According to Beltz, the assumption that female hormones lead to emotional fluctuations has historically served as an excuse to exclude women from participating in research. Beltz said the study emphasizes the lack of evidence for this assumption. She said she hopes research about gender in medical studies continues and this paper is a first step in the right positive direction.
“We are just beginning to scratch the surface of the importance of gender, gender variation and gender flexibility in research broadly,” Beltz said. “So I hope that this study is an early step that continues to move us in that positive direction.”
Dr. Alexander Weigard, assistant professor of psychiatry in Michigan Medicine and co-author of the paper, also commented on the gender stereotype that affected scientific literature. Weigard said the notion that women have more emotional variability than men has been assumed rather than tested, and their goal was to test to what extent this assumption was true.
National efforts have already been implemented to ensure women and minorities are included in research. The National Institute of Health, for example, mandated in 1993 that all NIH-funded clinical research must include women.
“These guidelines are great (and) we’re big fans of (them because they) are making sure that research is inclusive,” Weigard said. “If you’re doing a study, you have to justify why you might not be included in the group and we’re basically saying there’s not a lot of evidence for this being an appropriate justification for excluding females from any kind of research that has to do with emotions.”
According to Beltz, the study included three groups of women using different types of oral contraceptives to see if different hormones and their doses will impact emotion.
“For the most part, variations among those women using different types of oral contraceptives were very similar to naturally cycling women,” Beltz said. “That at least took some credibility away from the notion that there’s something about ovarian hormones that are increasing this variability.”
Rackham student Dominic Kelly, a graduate student working in Beltz’s lab, said this study is unique compared to other development studies in psychology because it uses an intensive longitudinal study rather than a traditional longitudinal study.
“Instead of testing sporadically over a long period of time, you tend to test very intensively over a short period of time,” Kelly said.
Kelly also said the intensive longitudinal design is an exciting way to complement other types of designs, and the technology development makes the intensive longitudinal design more feasible.
Researchers are able to measure real-time fluctuations with the intensive longitudinal design, Weigard said. Other methods, like retrospective reports, can be inaccurate because people have a hard time remembering their emotions over the past week or month. Weigard also acknowledged that it’s difficult to get people to finish research tasks on a daily basis and keep them in the study.
The research team has several ideas for future directions to expand on this study. Weigard said one of their ideas is to figure out the contextual and environmental factors that are related to emotion variation and how these factors interact with sex differences. Beltz also added that moving forward, she is interested in understanding individual differences.
“Sometimes averages don’t represent individuals well,” Beltz said. “For some of us, our sex and gender aren’t salient. For some of us, it’s incredibly salient. So how do we figure out individual differences and individual consequences of things like emotion to kind of facilitate everyone’s unique emotional health?”
Amy Loviska, another co-author of the paper and a current graduate student at Purdue University, said a good next step could be to include non-binary individuals.
“If we’re advocating for diverse samples, it’s important to include those voices and those perspectives,” Loviska said.
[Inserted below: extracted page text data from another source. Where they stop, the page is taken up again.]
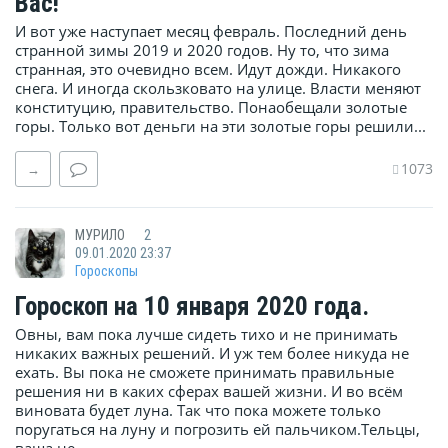
Вас!
И вот уже наступает месяц февраль. Последний день
странной зимы 2019 и 2020 годов. Ну то, что зима
странная, это очевидно всем. Идут дожди. Никакого
снега. И иногда скользковато на улице. Власти меняют
конституцию, правительство. Понаобещали золотые
горы. Только вот деньги на эти золотые горы решили...
1073
→
МУРИЛО
2
09.01.2020 23:37
Гороскопы
Гороскоп на 10 января 2020 года.
Овны, вам пока лучше сидеть тихо и не принимать
никаких важных решений. И уж тем более никуда не
ехать. Вы пока не сможете принимать правильные
решения ни в каких сферах вашей жизни. И во всём
виновата будет луна. Так что пока можете только
поругаться на луну и погрозить ей пальчиком.Тельцы,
Beltz also said they wished they had included participants of various gender identities and different racial and ethnic backgrounds. This current study used a sample of participants who were “young, White, non-Hispanic, and affiliated with a university,” according to the paper.
“This is just the first step. It’s an important one,” Beltz said. “But we need more data from more people representing more types of experiences.”
Beltz said that we should acknowledge that although people have unique emotional lives, emotional fluctuations are actually quite similar. The gender biases that have been previously prevalent in research need to be removed, Beltz said.
“Emotion variability isn’t something that should be used to define any one group of people,” Beltz said. “Some emotional variability is common to all of us. It’s part of being human.”